Input Block Start
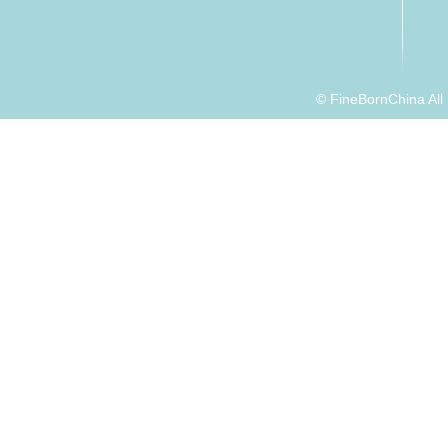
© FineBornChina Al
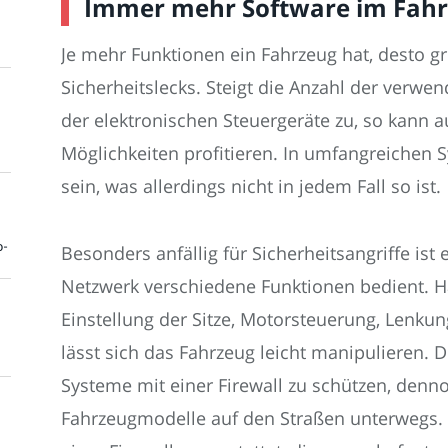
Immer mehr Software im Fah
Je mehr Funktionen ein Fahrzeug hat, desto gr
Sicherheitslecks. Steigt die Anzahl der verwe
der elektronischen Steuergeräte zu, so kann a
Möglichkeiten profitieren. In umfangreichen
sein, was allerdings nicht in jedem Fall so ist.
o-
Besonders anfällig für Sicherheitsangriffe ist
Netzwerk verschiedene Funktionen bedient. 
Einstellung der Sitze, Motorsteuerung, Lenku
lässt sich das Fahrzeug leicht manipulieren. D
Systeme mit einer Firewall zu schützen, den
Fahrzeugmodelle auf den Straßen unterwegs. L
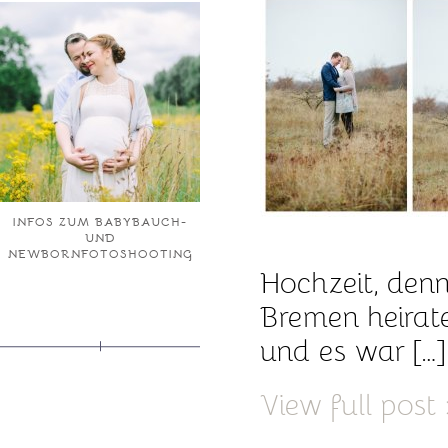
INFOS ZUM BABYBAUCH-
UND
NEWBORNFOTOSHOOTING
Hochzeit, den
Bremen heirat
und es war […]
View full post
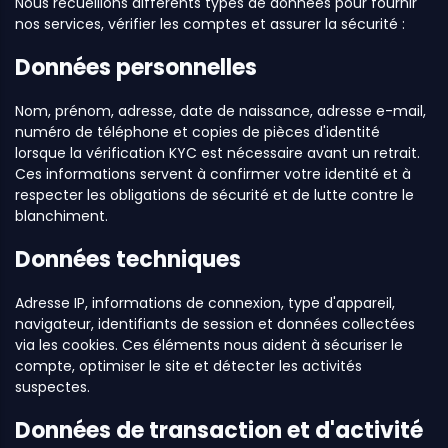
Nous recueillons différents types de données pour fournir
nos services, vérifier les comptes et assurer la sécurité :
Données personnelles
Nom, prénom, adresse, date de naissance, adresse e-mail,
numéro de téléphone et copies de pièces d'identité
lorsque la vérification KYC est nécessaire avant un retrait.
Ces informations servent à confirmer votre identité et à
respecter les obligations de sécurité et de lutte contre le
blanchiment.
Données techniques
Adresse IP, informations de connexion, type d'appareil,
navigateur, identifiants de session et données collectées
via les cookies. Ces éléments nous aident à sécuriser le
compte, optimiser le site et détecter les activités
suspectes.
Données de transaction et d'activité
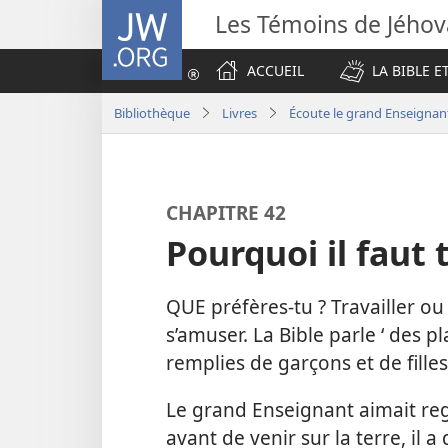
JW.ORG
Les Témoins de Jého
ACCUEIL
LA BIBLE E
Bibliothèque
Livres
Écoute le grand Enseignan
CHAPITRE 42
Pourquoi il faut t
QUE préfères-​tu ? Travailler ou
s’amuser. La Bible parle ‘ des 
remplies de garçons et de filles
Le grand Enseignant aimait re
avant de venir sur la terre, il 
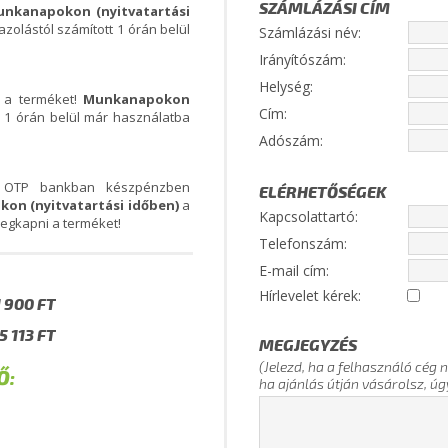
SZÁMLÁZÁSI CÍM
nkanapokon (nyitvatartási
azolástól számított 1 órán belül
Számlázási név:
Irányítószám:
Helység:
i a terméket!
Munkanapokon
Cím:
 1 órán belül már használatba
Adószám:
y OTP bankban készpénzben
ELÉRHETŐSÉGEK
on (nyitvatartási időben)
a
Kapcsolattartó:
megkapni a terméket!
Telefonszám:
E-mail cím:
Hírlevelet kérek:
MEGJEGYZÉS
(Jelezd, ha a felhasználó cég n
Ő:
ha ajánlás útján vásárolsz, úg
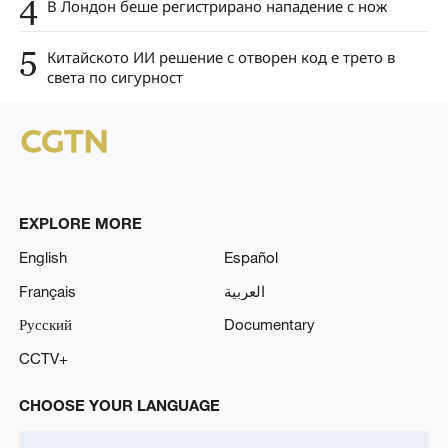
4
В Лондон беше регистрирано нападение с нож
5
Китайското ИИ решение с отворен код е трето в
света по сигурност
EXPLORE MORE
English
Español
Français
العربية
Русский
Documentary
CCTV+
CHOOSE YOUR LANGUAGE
Input Block End
Number of lines in the records above holding the word "órán": state it and nothing else.

2